Leandro Boldrini, Graziele Ugulini, Evandro e Edelvânia
Wirganovicz, acusados de serem responsáveis pelo homicídio do menino Bernardo
Boldrini, serão julgados na Comarca de Três Passos. A decisão, por maioria, é
da 1ª Câmara Criminal do Tribunal de Justiça, que negou o pedido feito, de
ofício, pela Juíza de Direito Sucilene Engler Werle, titular da Vara Judicial
daquela Comarca.
No pedido, a magistrada considerou que a transferência do local do
julgamento (chamado de desaforamento) para a Comarca de Porto Alegre seria
medida necessária para garantir o interesse da ordem pública, a imparcialidade
do júri e a segurança pessoal dos acusados.
Decisão
"Por certo, os fatos imputados aos réus foram os de maior
repercussão na história da Comarca de Três Passos. Resta, portanto, evidente
que as pessoas da comunidade, juízes naturais dos crimes dolosos contra a vida,
tenham, de alguma forma, ouvido conversas ou declinado manifestações sobre os
fatos, como também o fizeram os magistrados, os membros do Ministério Público,
os advogados e os profissionais do direito e os de diversas áreas do
conhecimento", considerou o relator do recurso, Desembargador Sylvio
Baptista Neto, que também presidente a 1ª Câmara Criminal do TJRS.
O magistrado citou decisões das Cortes Superiores a respeito do
desaforamento, que se trata de medida excepcional. Afirmou que, apesar de ser
inegável a repercussão nacional e internacional do caso, com grande carga de
informações, isso não causaria efeito a transferência de local do julgamento. "Existem
fatos que, quando da cobertura de imprensa, passam a ter repercussão geral, com
caráter difuso. O chamado 'Caso Bernardo', como o da 'Boate Kiss', o 'Caso
Nardoni', o 'Caso Bruno' (...). Por certo que as mesmas informações que possuem
a pessoas que vivem na Cidade de Três Passos, também, possuem as que residem na
região, as de nosso Estado e de nosso País (...). Assim, o deslocamento do
julgamento, ferindo o princípio do juiz natural, praticamente teria o mesmo
efeito, pois se o julgamento fosse marcado para uma Comarca próxima ou na
Capital, também haveria movimento midiático, envolvimento social, manifestações
e outros episódios como os destacados na representação", considerou o
relator, citando o parecer do MP.
Quanto à estrutura do Salão do Júri da Comarca, considerado
pequeno para comportar um Júri de grande repercussão, o Desembargador Sylvio
considerou que cabe ao Juiz Presidente manter a sobriedade do julgamento.
"O que vai ocorrer na Sessão do Júri é um julgamento, apenas, e não um
espetáculo midiático.
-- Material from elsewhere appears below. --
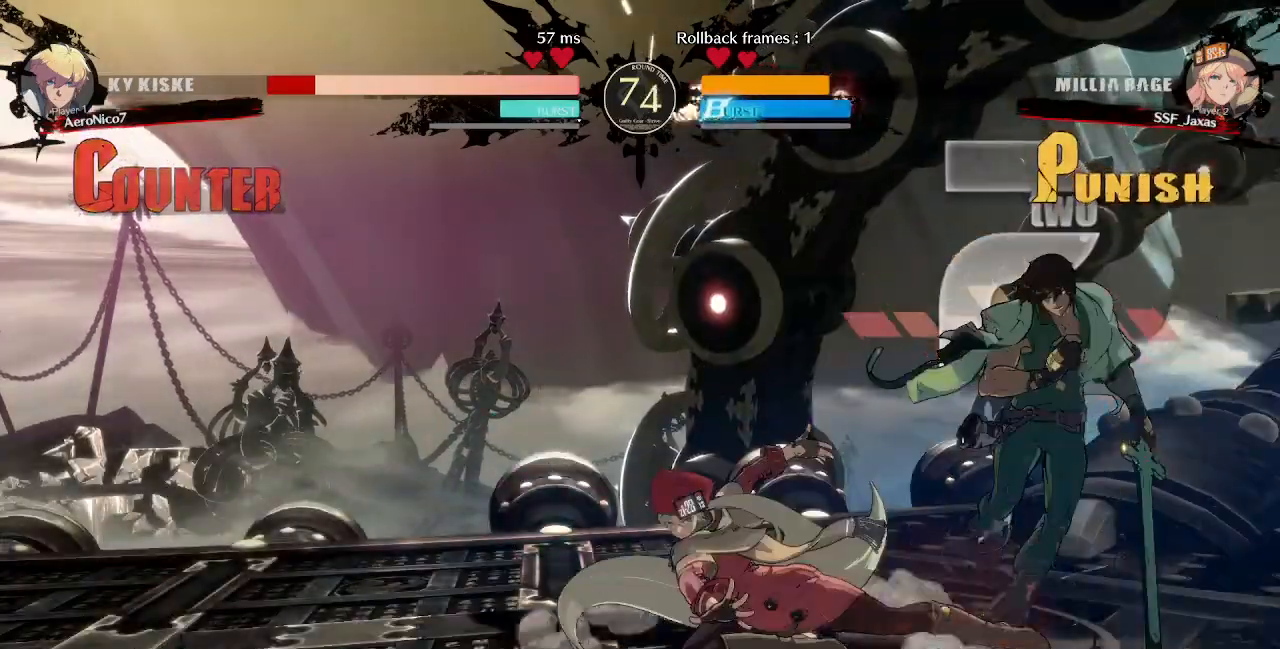
{"dt_ms": 520, "buttons": ["R1", "DPAD_RIGHT"], "events": [[120, "DPAD_DOWN", "up"], [120, "R2", "up"], [280, "DPAD_DOWN", "down"], [360, "DPAD_RIGHT", "down"], [400, "DPAD_DOWN", "up"], [480, "R1", "down"]]}
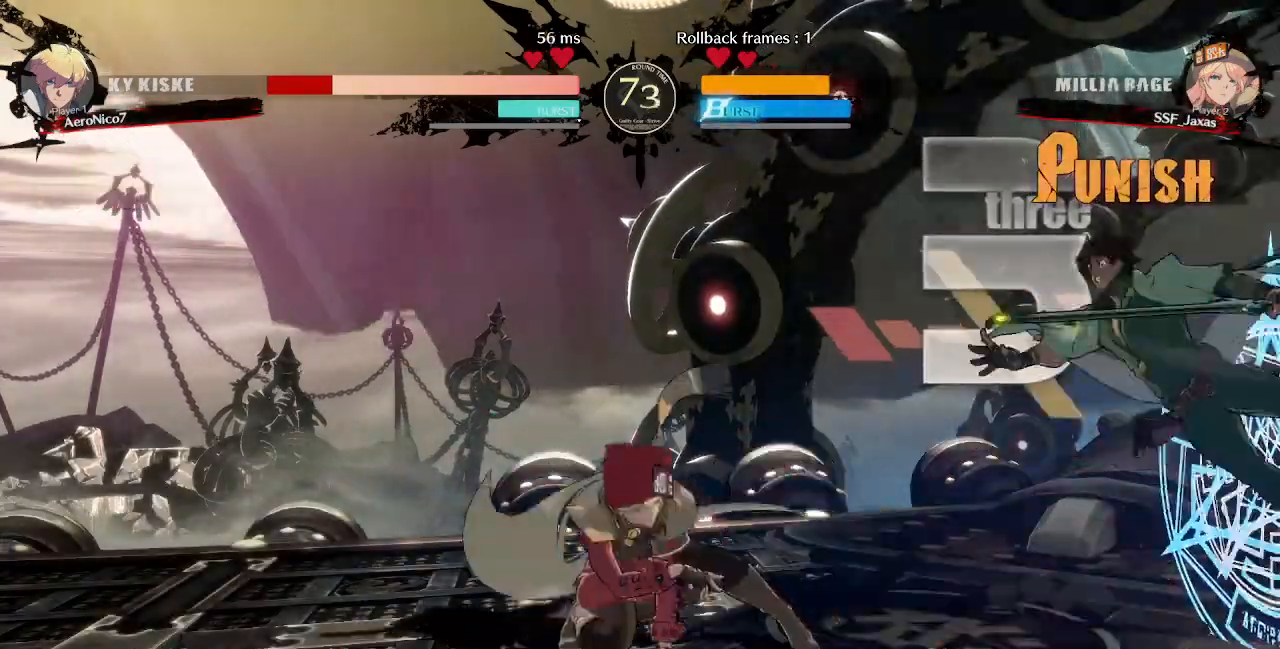
{"dt_ms": 1000, "buttons": ["L1", "DPAD_LEFT"]}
Todos nós sabemos que o Tribunal do Júri comporta, pela
dialética e pela forma, a transformação da Sessão em espetáculo, muitas vezes,
onde, pela atenção midiática, as partes procuram sobrepor os seus talentos
personalíssimos. Todavia, essa é uma das funções do Juiz Presidente, que deve
impedir que a sobriedade e que a seriedade do julgamento pelo Tribunal do Júri
se transforme em espetáculo."
Também, em relação à segurança dos réus asseverou que cabe ao
Estado zelar pela segurança de todos, como ocorreu ao longo da instrução do
processo: "Os réus estão hoje sob proteção do Estado, nos últimos quatro
anos eles participaram de toda a instrução do processo sob proteção do Estado
e, também, participaram de audiências e atos judiciais sob a proteção do Estado."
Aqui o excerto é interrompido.